I am speechless!
I decided to see what charities were doing in response to online donations given to help Japan. So I donated a small amount online to several charities, specifically for relief efforts in Japan.
The result? Only one provided a thank you email that was specific to the relief efforts in Japan. The others were all generic: thank you very much and here's your receipt.
Frankly, I think that if you are going to go to the trouble to set up a special web page to encourage and accept donations to aid a specific disaster, you could take the time to prepare a special thank you specific to that cause.
Besides that, I found one donation page that never loaded after my information was entered, thus aborting my donation; another website required me to go through a registration process before sending me to the donation page; and there was one site where I couldn't find a page dedicated to Japan relief even though the home page said I could do so.
Here are some best practices from Convio. These tips would have helped the organizations that I tried to donate to for Japan relief:
- Consider hijacking your homepage. If you want a big impact for your emergency fundraising, then make sure people land on a page specifically dedicated to the disaster. Have your regular homepage redirect people to the special page. If you don't go that far, at least have a clear message on your homepage such as "Click Here to Help Japan."

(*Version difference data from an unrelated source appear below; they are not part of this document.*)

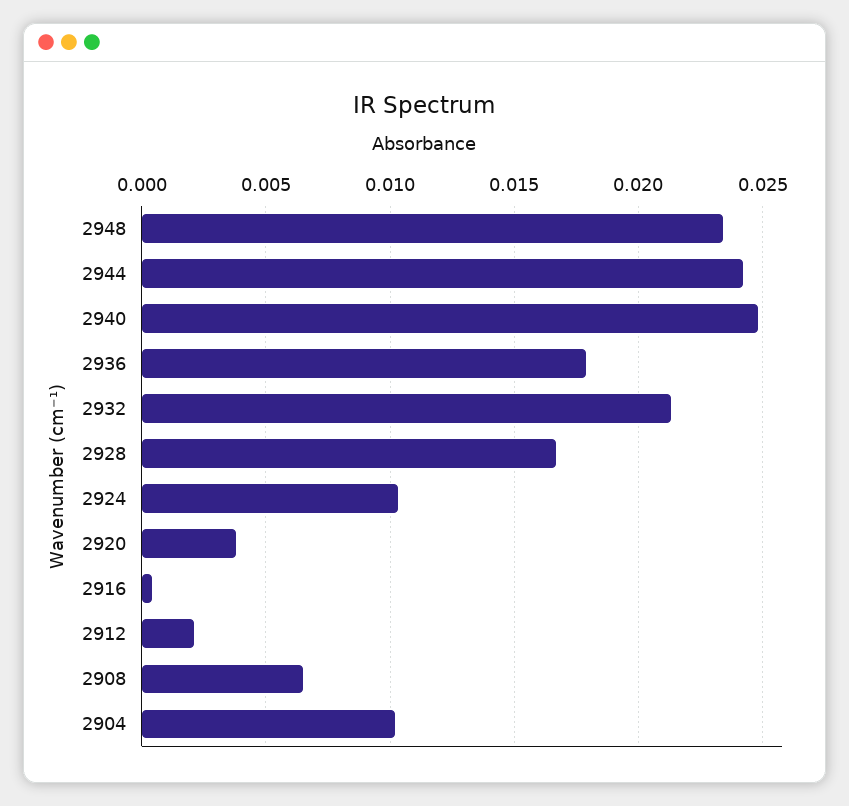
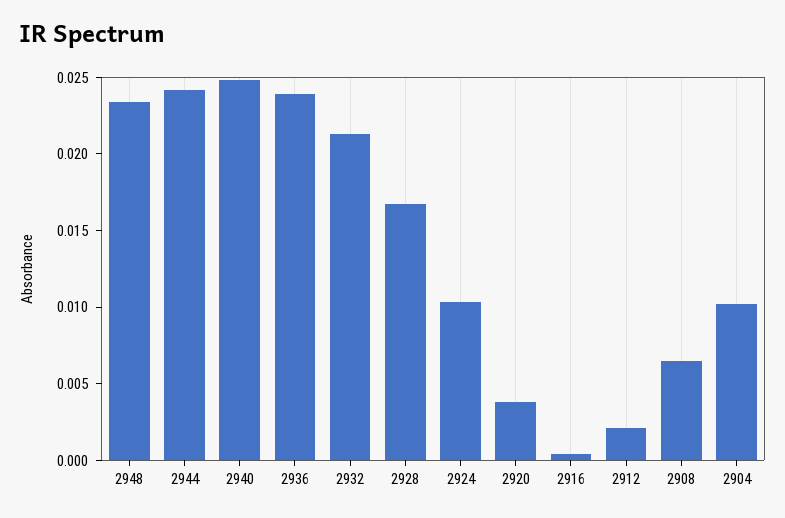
  {
    "2948": 0.0235,
    "2944": 0.024,
    "2940": 0.025,
-   "2936": 0.018,
+   "2936": 0.024,
    "2932": 0.0215,
    "2928": 0.0165,
    "2924": 0.0105,
    "2920": 0.004,
    "2916": 0.0005,
    "2912": 0.002,
    "2908": 0.0065,
    "2904": 0.01
  }

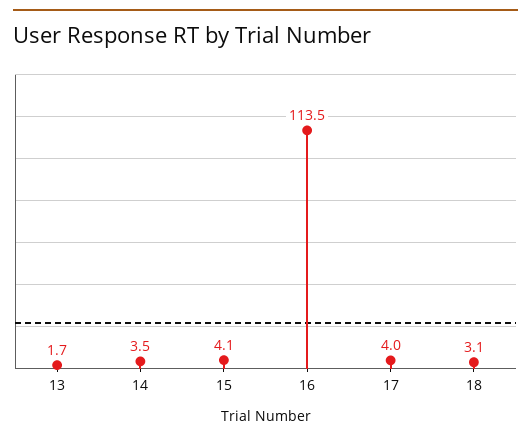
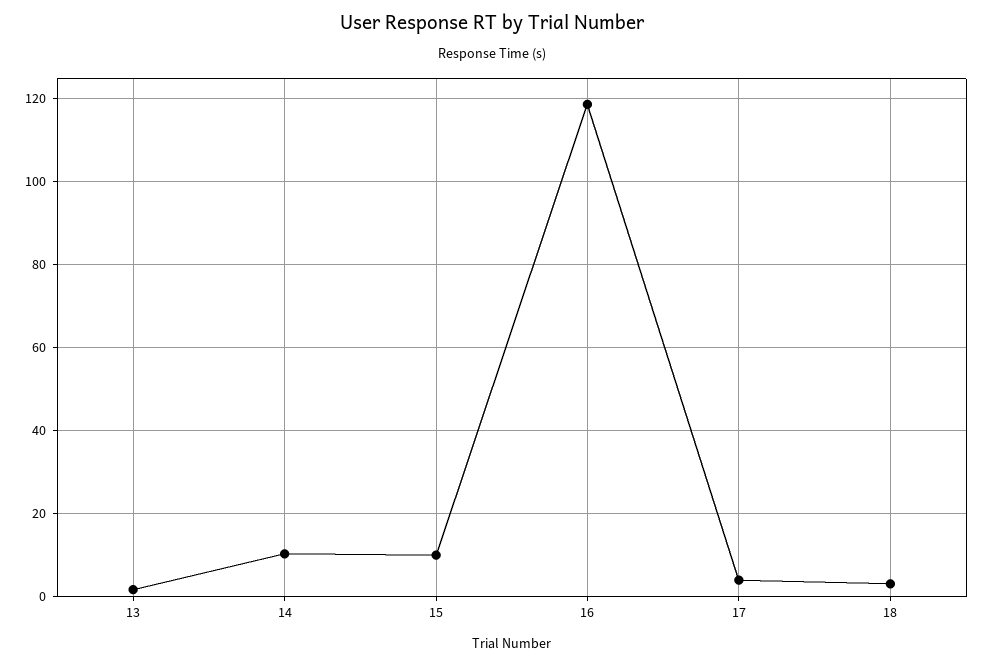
  {
    "13": 1.7,
-   "14": 3.5,
+   "14": 10,
-   "15": 4.1,
+   "15": 10,
-   "16": 113.5,
+   "16": 118,
    "17": 4,
    "18": 3.1
  }

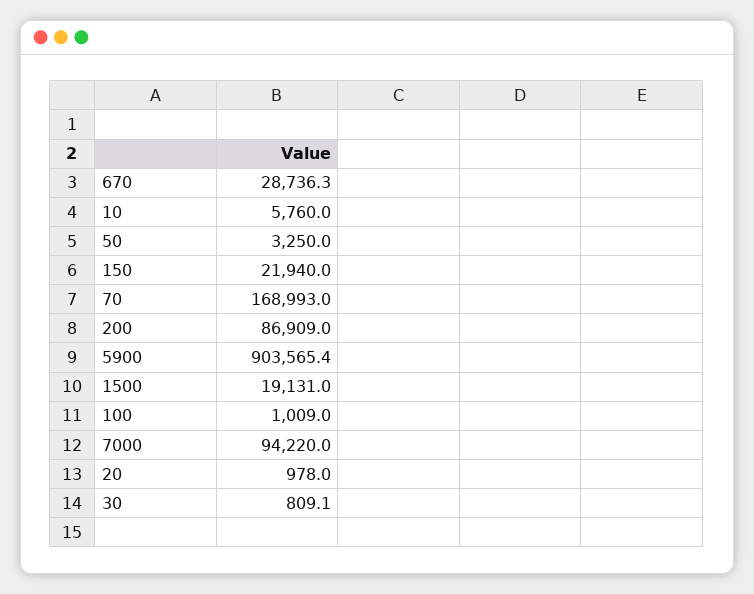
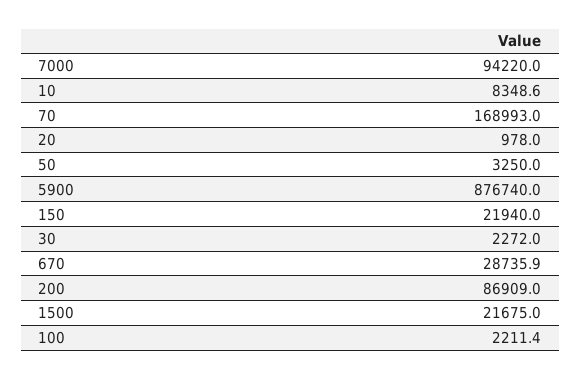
  {
-   "670": 28736.3,
+   "670": 28735.9,
-   "10": 5760,
+   "10": 8348.6,
    "50": 3250,
    "150": 21940,
    "70": 168993,
    "200": 86909,
-   "5900": 903565.4,
+   "5900": 876740,
-   "1500": 19131,
+   "1500": 21675,
-   "100": 1009,
+   "100": 2211.4,
    "7000": 94220,
    "20": 978,
-   "30": 809.1
+   "30": 2272
  }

- Avoid sending people to a general donation form. During a disaster, donors want to know that their money is going to help with that specific need. Do set up choices, however. Make it possible to give an unrestricted gift, since many savvy donors know that is the best choice.
- Make your donation form as easy as possible. It should be short, using the minimum number of fields, and display some third party verification of your legitimacy, such as Verisign, Charity Navigator ratings, or Better Business Bureau status.
- Plan to send follow-up email messages. The first, obviously is a thank you message. Make that message specific to the emergency you're raising funds for. Don't send a blah, generic message. Continue to send messages (carefully spaced) to update donors about the progress your organization is achieving in dealing with the emergency/disaster. These follow-up messages will help build a relationship with the donor, perhaps turning him or her into a longtime donor rather than just a disaster donor. Research has shown that many first time donors give to a disaster response. This creates a great opportunity to grow your donor base if you can turn them into loyal donors.